Some overlap with stupot's writeup due to
historical reasons, but maybe the
extra details make this worthwhile...
Finnish uses exactly the same
alphabet as Swedish, namely:
abcdefghijklmnopqrtsuvwxyzåäö
English speakers will note that this is looks very familiar, except for the extra vowels
ä,
ö and
å at the end. So, if you have to look up something in
a Finnish phone book or dictionary, the order is exactly the same as in English (except that phonebooks do
not distinguish between
v and
w, for reasons explained below).
Now, the actual phonology of the language is a bit more difficult.
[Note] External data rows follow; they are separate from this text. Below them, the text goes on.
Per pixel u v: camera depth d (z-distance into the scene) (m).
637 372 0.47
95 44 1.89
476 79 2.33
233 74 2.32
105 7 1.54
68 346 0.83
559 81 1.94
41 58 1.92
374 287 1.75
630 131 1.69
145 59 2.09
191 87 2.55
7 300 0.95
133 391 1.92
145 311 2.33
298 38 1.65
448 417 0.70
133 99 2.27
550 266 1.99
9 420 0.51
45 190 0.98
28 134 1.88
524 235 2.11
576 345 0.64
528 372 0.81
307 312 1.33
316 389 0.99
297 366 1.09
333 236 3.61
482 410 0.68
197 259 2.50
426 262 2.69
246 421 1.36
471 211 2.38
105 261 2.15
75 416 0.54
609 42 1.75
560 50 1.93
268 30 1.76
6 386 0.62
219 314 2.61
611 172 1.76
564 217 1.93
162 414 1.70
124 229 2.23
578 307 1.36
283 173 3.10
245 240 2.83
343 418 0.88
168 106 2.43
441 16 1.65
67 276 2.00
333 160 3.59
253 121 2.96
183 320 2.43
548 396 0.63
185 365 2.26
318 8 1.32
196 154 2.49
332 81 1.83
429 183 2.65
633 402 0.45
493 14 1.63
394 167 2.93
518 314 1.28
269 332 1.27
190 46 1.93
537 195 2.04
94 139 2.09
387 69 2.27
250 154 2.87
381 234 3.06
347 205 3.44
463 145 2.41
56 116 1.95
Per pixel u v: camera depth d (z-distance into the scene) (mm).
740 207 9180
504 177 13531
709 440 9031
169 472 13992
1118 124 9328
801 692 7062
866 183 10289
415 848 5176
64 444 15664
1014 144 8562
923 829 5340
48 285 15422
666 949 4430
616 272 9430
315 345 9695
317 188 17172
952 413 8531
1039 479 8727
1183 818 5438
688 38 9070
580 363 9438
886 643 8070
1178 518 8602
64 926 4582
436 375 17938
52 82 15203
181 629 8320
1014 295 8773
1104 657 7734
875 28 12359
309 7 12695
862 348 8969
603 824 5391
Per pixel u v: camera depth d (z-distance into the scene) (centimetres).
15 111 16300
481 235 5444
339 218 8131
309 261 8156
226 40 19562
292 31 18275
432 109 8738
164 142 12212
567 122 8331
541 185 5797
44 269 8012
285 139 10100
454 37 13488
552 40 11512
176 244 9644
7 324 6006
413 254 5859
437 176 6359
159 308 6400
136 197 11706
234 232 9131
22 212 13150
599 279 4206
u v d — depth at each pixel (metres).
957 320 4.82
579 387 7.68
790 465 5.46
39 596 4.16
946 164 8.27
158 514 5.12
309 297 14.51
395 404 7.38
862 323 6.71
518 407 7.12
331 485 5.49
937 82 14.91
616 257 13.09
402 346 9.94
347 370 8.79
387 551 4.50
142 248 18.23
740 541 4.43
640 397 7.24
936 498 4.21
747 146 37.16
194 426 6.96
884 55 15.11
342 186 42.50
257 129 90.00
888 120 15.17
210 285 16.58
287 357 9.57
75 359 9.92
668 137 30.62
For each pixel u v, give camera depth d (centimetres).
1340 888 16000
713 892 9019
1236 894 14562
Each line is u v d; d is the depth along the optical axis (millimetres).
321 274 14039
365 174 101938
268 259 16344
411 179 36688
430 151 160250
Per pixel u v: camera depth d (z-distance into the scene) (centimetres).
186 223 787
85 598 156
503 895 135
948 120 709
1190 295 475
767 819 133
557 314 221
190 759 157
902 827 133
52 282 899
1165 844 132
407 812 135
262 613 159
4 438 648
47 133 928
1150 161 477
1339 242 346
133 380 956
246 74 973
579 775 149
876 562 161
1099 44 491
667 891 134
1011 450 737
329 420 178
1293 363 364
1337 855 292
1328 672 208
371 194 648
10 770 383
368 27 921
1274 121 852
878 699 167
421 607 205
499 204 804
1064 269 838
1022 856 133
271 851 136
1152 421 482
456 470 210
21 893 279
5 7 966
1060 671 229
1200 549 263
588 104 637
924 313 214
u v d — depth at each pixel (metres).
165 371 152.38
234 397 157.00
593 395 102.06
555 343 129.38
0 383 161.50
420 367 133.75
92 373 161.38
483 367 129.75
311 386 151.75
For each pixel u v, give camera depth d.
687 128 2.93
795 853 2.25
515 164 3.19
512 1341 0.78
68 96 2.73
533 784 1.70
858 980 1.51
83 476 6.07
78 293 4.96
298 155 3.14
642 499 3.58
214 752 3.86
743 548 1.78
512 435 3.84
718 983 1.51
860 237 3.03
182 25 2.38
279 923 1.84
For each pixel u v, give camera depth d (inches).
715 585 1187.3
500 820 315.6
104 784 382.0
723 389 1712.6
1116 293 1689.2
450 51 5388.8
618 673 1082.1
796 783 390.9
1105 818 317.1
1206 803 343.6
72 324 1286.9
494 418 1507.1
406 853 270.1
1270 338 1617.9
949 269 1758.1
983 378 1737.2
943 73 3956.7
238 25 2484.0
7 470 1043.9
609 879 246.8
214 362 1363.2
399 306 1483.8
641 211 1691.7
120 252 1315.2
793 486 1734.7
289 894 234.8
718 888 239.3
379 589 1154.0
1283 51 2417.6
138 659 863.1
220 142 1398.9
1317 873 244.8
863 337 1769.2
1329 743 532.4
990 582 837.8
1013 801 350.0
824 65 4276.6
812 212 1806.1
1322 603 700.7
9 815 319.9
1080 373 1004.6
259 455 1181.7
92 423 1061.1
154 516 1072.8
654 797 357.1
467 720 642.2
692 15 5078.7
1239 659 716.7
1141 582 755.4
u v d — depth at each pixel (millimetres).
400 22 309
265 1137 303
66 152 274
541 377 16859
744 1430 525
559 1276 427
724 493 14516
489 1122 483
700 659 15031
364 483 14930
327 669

The following letters are found in native Finnish words:
adeghijklmnoprtsuvyäö
...with the following
caveats:
- d was added somewhat artificially, some dialects still use t instead
- g only occurs in the cluster ng, which is
actually a single sound, the velar nasal
ŋ
The remaining letters
bcdfqwxzå
come from various sources:
- c has been used interchangably with k, but modern Finnish uses it only for loanwords
- b, f, q, x and z (and g outside ng) are found only in loanwords
- w has been used interchangably with v, but is only retained in personal names; this is why phonebooks do not distinguish between Virtanen and Wirtanen
- å is used exclusively for spelling some Swedish names
And courtesy of
Gritchka the ever pedantic, a historical footnote: in accordance with the "one
phoneme, one
grapheme" principle used to systemize modern Finnish spelling, there was a school that thought the sound "sh" (as in
shell) should be written as š (s-
hacek).
However, this sound is only found in a few rare loan words and the combination s + h does not exist in Finnish, so there is no real need for it; the sound is these days almost always written with the two letters "sh".